OpenHAB isn't tied to any specific devices or protocols. It talks to various devices by binding which is extensible. There's a z-wave binding to communicate z-wave devices. So first thing to do is to add z-wave binding. After you add z-wave binding to your OpenHAB, you can use it to find your z-wave devices. There are two steps. First is to add a z-wave controller. Then include various z-wave devices.

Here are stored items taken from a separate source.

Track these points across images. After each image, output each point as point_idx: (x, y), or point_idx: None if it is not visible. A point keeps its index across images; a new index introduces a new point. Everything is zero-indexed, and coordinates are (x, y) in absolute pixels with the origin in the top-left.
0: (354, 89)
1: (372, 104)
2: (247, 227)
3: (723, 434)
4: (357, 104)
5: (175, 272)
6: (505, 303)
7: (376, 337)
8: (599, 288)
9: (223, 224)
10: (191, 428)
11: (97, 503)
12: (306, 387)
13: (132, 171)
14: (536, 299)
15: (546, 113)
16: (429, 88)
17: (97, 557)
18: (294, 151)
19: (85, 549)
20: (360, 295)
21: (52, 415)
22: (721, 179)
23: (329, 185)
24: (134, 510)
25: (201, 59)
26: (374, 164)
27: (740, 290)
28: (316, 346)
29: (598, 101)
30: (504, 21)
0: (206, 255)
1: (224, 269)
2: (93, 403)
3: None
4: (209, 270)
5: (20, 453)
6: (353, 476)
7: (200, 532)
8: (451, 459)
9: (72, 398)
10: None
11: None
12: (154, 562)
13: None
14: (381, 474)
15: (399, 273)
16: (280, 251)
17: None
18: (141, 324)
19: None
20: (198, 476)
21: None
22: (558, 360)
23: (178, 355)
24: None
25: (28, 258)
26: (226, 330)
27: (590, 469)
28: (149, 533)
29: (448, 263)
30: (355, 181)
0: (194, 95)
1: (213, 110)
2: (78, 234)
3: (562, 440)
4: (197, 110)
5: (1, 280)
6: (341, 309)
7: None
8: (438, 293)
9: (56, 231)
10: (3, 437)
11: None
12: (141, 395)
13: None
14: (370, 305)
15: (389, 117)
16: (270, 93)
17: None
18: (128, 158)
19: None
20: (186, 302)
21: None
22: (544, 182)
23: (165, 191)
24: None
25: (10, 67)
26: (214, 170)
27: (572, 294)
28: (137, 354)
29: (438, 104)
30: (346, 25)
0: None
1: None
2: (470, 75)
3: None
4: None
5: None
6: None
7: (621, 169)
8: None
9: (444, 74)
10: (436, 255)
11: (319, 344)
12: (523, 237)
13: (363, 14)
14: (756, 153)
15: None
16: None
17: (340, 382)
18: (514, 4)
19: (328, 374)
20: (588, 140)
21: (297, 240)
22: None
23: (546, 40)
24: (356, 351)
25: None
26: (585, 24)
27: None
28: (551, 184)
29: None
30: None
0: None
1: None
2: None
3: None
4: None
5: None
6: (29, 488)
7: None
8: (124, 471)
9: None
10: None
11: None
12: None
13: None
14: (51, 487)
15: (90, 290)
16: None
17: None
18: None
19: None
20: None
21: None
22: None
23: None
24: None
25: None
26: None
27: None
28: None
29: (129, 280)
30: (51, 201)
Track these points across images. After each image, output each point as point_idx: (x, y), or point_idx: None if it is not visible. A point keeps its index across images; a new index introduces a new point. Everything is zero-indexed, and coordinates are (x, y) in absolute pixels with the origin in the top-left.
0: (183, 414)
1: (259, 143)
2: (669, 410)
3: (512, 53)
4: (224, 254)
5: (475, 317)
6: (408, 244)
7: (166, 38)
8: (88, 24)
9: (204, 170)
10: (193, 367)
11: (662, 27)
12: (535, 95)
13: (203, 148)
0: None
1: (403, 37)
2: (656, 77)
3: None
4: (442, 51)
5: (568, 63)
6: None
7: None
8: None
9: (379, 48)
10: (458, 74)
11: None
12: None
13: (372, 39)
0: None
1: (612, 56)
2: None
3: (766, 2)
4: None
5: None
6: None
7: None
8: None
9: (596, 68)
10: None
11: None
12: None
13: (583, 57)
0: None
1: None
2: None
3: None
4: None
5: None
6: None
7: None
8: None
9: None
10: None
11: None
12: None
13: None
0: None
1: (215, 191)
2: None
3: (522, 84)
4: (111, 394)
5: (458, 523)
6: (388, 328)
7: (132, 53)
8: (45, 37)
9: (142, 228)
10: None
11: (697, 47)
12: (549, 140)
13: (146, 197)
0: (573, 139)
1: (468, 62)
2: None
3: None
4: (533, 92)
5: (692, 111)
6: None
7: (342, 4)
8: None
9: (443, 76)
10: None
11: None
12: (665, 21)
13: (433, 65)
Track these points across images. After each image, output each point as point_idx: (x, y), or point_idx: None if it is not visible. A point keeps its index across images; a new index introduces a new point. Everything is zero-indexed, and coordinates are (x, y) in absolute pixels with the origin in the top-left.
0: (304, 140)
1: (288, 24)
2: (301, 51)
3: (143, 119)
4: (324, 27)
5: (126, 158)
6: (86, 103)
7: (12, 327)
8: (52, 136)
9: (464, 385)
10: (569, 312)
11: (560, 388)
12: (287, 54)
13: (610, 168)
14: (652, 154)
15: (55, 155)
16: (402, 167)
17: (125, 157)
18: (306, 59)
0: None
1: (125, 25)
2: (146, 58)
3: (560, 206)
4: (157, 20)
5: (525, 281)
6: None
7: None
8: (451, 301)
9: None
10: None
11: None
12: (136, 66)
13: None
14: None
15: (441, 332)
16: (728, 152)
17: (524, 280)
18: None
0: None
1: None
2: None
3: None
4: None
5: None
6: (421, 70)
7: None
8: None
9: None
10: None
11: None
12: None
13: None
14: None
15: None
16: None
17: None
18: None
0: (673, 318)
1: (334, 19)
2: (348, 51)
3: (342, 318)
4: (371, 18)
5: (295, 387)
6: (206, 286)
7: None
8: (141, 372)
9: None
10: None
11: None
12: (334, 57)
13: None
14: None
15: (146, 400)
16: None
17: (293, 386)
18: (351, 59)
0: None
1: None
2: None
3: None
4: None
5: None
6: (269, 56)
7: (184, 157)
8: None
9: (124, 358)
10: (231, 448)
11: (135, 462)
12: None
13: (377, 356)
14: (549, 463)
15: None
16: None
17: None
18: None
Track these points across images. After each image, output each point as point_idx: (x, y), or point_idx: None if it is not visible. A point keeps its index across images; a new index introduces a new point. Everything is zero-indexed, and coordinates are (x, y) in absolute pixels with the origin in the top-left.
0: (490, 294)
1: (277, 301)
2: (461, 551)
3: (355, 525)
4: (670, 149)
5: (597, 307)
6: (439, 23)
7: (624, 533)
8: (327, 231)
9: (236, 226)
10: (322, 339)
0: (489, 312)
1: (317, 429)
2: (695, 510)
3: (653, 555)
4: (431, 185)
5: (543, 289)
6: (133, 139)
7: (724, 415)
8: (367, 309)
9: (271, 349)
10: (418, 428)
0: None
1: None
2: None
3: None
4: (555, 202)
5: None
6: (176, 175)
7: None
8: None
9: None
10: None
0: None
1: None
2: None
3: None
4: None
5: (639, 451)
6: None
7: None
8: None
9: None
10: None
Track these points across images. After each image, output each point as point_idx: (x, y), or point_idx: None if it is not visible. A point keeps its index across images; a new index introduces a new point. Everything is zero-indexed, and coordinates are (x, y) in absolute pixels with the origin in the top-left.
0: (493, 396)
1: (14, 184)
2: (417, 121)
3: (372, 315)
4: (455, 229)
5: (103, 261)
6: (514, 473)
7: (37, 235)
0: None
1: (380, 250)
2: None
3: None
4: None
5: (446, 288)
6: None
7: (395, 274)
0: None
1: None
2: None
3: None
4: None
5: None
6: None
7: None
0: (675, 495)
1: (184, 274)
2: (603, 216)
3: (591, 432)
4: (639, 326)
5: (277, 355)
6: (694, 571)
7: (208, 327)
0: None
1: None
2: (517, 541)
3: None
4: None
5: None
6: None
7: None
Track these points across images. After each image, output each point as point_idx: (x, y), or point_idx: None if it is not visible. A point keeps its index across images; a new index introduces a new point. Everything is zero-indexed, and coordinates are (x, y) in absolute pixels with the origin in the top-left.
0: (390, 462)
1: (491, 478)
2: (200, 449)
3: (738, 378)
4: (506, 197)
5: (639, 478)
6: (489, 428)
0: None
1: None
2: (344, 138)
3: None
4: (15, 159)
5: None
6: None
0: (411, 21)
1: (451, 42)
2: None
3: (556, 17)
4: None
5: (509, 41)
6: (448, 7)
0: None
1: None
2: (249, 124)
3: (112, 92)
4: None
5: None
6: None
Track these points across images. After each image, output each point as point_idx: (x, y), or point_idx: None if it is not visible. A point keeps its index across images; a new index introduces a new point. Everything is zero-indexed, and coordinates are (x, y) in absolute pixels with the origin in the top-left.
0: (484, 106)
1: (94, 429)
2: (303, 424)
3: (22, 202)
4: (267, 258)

First, install a z-wave controller. A z-wave controller acts like a bridge between your other z-wave devices and OpenHAB. The controller understands z-wave network and protocol. OpenHAB sends commands to and receives states from z-wave devices via the controller. Thing of it like a Bluetooth module. Without it, your computer won't find any Bluetooth devices or use them. A z-wave controller is usually a stick or a module attached to your computer. I bought Aeotec Z-Stick Gen5. It's straightforward to add it to OpenHAB. You can do it from Paper UI or HABmin. Go to "Extensions" and add "Z-Wave Binding". The controller will then appear in Inbox and you can add it. You need to at least configure the serial port for your controller. This is to tell what device on your computer is the z-wave controller. You can list all /dev/tty* and find the one that's added when you plug in your stick. Or you can find it from "dmesg". Its name is /dev/ttyACM0 on my machine. Then you configure your controller and set the serial port.

Then you can include your other z-wave devices. I found that each device I bought came with the instruction about how to include it in a z-wave network. But there're some tricky steps. I'll only point out the tricky steps since otherwise it's straightforward from the instruction.
1. Turn your z-wave controller into inclusion mode. The instruction usually says to press a button on the z-wave controller. You don't need to do that. You turn it into inclusion mode from OpenHAB UI. Add a new thing and select "Z-Wave Binding". OpenHAB will make your z-wave controller into inclusion mode for 30 seconds.You should have time to proceed to next steps.
2. OpenHAB may not actually initialize your devices even though it shows up in your thing list on UI, especially for battery devices. I still try to understand how it works. My guess is that OpenHAB needs to wake up the devices a couple times and get the information from the device. This is done at OpenHAB side. Even if you press wake up button on your devices, it may not help. Before it's fully initialized, you may see "Unknown Device" for your device. Sometimes it's showing the right type and name, but channels' values are not available. One way to check whether it's fully initialized is to check /openhab/userdata/zwave/. There's should be an nodeXXX.xml file for your device. XXX is a number assigned to your device. If you turn on debug log when you add your z-wave device, you'll find the node number.
3. Even if the nodeXXX.xml file is created, OpenHAB may still not be able to get device states or send commands to it yet. You may need to wait one day or two. I guess OpenHAB needs to wake up the devices a few times to be able to communicate with it.
4. Paper UI is created for Eclipse SmartHome. It's not tailored for OpenHAB 2. You may find sometimes it's not working as you expect. I suggest to use HABmin.
5. Turn on debug logging for z-wave binding. You can run /openhab/runtime/karaf/bin/client to get to karaf console. And run the command log:set debug org.openhab.binding.zwave.

I spent a couple days trying to figure out why I couldn't add my device. It's always showing "Unknown Device" or its state wasn't updated. Then I first discovered that I didn't need to press the button on the z-wave controller to be in inclusion mode. Then I learned that I may need to try to include/exclude the devices a few time to have the device added correctly. Last, the state may not update immediately, but it will in a day or two. The OpenHAB community is a great resource. There are friendly users and developers help to troubleshoot. It's frustrating at first when things don't work. Then it's exciting when you see you can control from your phone. I encourage you not to be afraid of trying out and obstacles. It's worth the efforts to learn and to improve.